Girlfriend Experience

affiche_3.jpgLa capacité de Steven Soderbergh à  parsemer son oeuvre globalement composée de grosses machineries hollywoodiennes, dont la série des Ocean’s xx en est la plus belle illustration, de petits films expérimentaux nous rend toujours curieux de découvrir la part créative, l’envers du décor en quelque sorte, de celui qui obtint, à  peine âgé de 26 ans, une Palme d’or à  Cannes pour Sexe, mensonges et vidéo. Comme Bubble nous avait épatés en 2006 par son formalisme confinant au minimalisme au service d’une histoire qui relevait aussi bien de l’étude sociologique que du polar intimiste, Girlfriend Experience, optant une fois encore pour un format court, excite nos sens et notre curiosité.

Une excitation pas uniquement provoquée par l’héroîne du film, Chelsea, call-girl de luxe, escortant de la table au lit de riches hommes d’affaires vacillant soudain sous les coups de boutoir infligés par la crise économique. En effet, Girlfriend Experience est entièrement traversé des effets et des dommages provoqués par l’effondrement du système bancaire qui précède de quelques mois l’élection du nouveau président américain. La prostituée de luxe reçoit ainsi les confidences et partage les atermoiements d’hommes de pouvoir prêts à  basculer dans la faillite ou la débâcle. Cependant, le film n’est pas qu’une auscultation minutieuse, par le prisme étrange de l’activité très lucrative d’une escort-girl, des ravages de la crise et de l’omnipuissance de l’économie, ; il dresse aussi le portrait de Chelsea, une fille racée et élégante, qui semble vouloir se contrôler en permanence et gérer tous les aléas de la vie, y compris la relation presque surréaliste qu’elle entretient avec Chris, un coach sportif qui est aussi son petit ami, parfaitement au courant de son job.
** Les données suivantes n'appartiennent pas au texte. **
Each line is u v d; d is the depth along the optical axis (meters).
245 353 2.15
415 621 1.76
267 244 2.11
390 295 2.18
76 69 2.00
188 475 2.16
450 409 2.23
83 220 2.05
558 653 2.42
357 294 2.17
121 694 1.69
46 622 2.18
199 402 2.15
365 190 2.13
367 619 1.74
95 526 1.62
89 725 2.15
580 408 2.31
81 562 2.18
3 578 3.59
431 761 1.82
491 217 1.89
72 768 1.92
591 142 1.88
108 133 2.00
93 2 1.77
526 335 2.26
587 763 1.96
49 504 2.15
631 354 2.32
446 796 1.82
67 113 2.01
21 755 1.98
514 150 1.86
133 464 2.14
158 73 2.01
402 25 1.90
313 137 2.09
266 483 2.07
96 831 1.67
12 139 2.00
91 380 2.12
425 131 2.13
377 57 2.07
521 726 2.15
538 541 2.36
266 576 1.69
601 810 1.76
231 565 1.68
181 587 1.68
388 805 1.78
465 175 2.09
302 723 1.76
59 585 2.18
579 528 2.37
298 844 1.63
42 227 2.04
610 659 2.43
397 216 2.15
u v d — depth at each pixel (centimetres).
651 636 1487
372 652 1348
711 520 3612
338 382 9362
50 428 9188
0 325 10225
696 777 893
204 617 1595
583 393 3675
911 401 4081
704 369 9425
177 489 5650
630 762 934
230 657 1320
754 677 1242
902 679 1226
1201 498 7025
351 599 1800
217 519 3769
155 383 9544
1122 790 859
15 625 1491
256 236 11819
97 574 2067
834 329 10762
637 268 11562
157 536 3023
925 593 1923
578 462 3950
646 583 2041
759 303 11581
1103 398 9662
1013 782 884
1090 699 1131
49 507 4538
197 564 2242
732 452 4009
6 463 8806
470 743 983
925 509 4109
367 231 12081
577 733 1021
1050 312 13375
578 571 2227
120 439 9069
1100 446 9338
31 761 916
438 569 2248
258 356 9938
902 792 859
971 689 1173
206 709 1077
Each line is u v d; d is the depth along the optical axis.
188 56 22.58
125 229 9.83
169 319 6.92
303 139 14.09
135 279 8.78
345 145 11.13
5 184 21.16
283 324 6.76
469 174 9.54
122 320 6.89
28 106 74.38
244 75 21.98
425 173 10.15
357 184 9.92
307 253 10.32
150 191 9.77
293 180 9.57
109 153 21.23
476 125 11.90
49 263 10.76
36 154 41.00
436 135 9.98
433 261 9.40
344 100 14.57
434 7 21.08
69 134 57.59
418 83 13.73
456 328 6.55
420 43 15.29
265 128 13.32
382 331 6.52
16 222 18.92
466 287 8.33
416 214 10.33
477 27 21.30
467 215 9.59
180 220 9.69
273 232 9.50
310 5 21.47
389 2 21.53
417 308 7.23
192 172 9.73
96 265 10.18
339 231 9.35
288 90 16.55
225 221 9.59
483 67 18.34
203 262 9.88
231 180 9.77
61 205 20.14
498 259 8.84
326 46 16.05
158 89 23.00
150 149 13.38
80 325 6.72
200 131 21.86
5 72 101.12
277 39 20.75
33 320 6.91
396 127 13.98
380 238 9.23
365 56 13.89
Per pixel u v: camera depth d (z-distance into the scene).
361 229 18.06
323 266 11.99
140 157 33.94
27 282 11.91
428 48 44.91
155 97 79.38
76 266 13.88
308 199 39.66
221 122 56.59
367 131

L’originalité de Girlfriend Experience, et de fait sa grande réussite, réside pour l’essentiel dans sa construction en forme de puzzle savant, charge au spectateur, enfin considéré comme vigilant et intelligent, d’en reconstituer le motif final. Le film privilégie la conversation, aussi bien autour des tables des restaurants new-yorkais à  la mode (clients,  » collègue  » de Chelsea ou journaliste) qu’au sein de l’appartement luxueux de la call-girl, le contenu des échanges reposant sur des événements qui ne seront exposés que par la suite. Dans la citation de noms liés à  la mode – Chelsea détaille par le menu ses toilettes à  chaque nouvelle rencontre – et dans la fréquentation des endroits les plus huppés de la ville, on pense souvent à  Patrick Bateman, le golden boy psychopathe de American Psycho (Bret Easton Ellis en 1991) confronté lui aussi au krach boursier. Là  s’arrête néanmoins la comparaison, puisque Chelsea ne tue ni torture personne.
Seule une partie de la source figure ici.